Investor response has been constructive. Global funds are closely evaluating India’s regulatory clarity, data governance architecture, and long-term policy continuity. The structured framework under IndiaAI Mission provides predictability in terms of compute access, dataset governance, and institutional oversight. Investors have expressed interest in backing AI startups working on sectoral solutions—agriculture, health, finance, and governance—where India offers scale unmatched by most markets.
The IndiaAI dataset platform and foundational model initiatives are seen as critical pillars. Could you provide an update on the scale of curated datasets being onboarded and the progress toward multilingual and domain-specific foundational models?
The dataset platform is steadily onboarding curated, high-quality datasets across sectors, with strong emphasis on linguistic diversity. Multilingual capability is central to India’s AI strategy. Work on foundational models—particularly those addressing Indian languages and governance use-cases—is advancing through supported research teams and startup collaborations. The objective is not simply to replicate global models but to create context-aware systems aligned with India’s demographic and institutional complexity.
There is a growing global concern about export controls on advanced GPUs and AI accelerators.
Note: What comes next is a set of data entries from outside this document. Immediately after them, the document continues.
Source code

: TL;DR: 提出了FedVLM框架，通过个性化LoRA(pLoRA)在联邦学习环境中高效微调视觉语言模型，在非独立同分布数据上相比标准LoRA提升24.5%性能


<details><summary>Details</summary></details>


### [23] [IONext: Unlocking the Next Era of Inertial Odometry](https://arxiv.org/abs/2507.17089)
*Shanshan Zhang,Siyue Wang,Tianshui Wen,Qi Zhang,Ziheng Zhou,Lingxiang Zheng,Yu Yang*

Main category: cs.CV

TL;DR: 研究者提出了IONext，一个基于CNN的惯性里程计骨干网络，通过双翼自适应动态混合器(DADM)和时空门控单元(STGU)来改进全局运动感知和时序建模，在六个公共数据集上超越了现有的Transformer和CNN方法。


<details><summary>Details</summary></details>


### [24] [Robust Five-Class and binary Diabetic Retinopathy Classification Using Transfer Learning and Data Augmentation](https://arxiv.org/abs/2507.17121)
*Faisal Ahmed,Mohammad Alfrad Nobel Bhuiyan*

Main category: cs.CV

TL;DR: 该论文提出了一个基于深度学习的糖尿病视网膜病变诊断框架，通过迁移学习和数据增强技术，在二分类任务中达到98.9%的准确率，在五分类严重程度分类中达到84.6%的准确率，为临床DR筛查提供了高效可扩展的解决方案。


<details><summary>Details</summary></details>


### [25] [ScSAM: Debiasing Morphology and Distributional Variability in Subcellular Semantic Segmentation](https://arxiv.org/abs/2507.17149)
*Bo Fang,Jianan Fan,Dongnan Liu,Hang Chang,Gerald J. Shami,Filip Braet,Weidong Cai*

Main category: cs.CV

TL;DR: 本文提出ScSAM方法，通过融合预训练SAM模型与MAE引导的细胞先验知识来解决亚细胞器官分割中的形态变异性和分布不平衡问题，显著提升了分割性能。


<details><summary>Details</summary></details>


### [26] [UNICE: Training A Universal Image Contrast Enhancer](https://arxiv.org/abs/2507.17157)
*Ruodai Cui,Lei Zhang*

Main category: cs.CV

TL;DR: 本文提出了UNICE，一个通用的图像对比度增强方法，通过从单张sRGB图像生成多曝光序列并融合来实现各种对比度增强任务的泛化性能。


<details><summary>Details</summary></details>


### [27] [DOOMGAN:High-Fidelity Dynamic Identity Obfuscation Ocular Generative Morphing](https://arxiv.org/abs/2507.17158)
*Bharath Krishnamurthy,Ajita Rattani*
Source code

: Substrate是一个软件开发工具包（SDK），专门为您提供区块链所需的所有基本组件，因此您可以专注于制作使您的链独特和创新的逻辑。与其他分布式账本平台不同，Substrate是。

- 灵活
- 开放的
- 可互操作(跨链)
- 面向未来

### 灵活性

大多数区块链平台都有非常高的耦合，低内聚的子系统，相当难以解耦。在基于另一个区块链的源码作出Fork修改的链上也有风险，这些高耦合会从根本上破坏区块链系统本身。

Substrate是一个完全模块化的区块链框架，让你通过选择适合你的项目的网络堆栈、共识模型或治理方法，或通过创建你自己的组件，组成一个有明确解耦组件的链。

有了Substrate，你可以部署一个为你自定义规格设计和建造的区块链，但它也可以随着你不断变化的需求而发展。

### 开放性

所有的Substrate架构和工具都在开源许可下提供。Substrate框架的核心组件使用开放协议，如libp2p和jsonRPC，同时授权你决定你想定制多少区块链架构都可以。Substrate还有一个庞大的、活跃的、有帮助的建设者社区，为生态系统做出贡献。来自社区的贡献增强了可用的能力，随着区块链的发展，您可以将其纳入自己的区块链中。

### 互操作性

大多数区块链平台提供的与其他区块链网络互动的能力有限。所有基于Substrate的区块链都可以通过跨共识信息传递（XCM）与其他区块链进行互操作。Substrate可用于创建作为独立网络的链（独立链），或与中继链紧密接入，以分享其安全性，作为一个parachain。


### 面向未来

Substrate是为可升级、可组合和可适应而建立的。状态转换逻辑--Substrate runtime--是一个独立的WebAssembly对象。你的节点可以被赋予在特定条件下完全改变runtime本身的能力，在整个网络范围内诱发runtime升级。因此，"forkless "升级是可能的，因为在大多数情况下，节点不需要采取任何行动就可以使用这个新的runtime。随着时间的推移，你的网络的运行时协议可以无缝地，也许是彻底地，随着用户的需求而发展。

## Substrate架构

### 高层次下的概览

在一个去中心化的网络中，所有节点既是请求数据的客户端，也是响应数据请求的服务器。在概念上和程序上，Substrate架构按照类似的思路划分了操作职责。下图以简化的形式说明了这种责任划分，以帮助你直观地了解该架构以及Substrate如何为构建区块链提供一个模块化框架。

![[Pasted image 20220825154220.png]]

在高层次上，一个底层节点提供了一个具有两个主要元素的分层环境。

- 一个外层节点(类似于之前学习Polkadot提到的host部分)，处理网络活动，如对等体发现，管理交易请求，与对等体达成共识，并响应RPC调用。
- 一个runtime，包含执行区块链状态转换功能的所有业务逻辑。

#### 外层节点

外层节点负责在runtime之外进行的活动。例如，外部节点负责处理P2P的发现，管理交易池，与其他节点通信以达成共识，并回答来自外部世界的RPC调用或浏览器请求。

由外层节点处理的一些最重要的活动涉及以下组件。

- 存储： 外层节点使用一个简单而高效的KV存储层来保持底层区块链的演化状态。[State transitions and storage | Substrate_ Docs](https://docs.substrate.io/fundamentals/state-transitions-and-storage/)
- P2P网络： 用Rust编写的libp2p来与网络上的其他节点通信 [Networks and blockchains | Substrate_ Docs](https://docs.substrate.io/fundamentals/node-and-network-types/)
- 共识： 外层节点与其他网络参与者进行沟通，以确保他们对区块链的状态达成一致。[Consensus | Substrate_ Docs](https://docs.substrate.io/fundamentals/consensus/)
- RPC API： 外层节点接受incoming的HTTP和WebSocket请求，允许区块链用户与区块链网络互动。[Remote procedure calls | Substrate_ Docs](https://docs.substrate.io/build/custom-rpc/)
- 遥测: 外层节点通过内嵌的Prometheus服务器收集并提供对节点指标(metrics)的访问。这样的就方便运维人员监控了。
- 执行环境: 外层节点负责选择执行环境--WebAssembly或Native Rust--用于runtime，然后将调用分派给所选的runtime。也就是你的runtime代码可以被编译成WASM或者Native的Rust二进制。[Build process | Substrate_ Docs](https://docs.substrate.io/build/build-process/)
Has this been a discussion point with international partners at the Summit, and how is India hedging against potential supply-chain constraints?
Export controls and supply-chain resilience were indeed part of broader strategic conversations. India is hedging risk through diversification of supply sources, strengthening domestic semiconductor capabilities, and developing long-term procurement arrangements. The emphasis is on reducing vulnerability through institutional foresight rather than reacting to disruptions after they occur.
The presence of IT ministers and digital policymakers from multiple states indicates a federal dimension to AI development. How is the IndiaAI Mission coordinating with state governments to ensure harmonised incentives rather than fragmented AI ecosystems?
AI development in India must reflect cooperative federalism. The Mission works closely with state governments to align incentives, avoid duplication, and share best practices. States bring domain-specific strengths—agriculture, health, manufacturing, language ecosystems—and the central framework provides coherence in terms of compute access, data standards, and funding mechanisms. The aim is a harmonised national AI grid rather than isolated state-level experiments.
What differentiates India’s AI approach from the US-led market model and the China-led state-directed model? Is India attempting to craft a third pathway that combines public digital infrastructure with private innovation?
India’s approach draws from its experience with digital public infrastructure. We are not pursuing a purely market-driven trajectory, nor a centrally directed industrial model. Instead, we are building public digital rails—compute, datasets, governance frameworks—upon which private innovation can scale. This blended pathway leverages state-enabled infrastructure while encouraging entrepreneurial dynamism.
Looking ahead five years, what would success look like for IndiaAI Mission—in terms of compute capacity, number of indigenous foundational models, AI exports, and global market share?
Success would mean robust sovereign compute capacity accessible nationwide, multiple globally competitive indigenous foundational models, a thriving AI startup ecosystem, and measurable growth in AI-enabled exports. More importantly, success would be reflected in tangible societal outcomes—improved governance efficiency, faster grievance redressal, enhanced agricultural productivity, better health diagnostics, and inclusive digital access across linguistic and regional divides.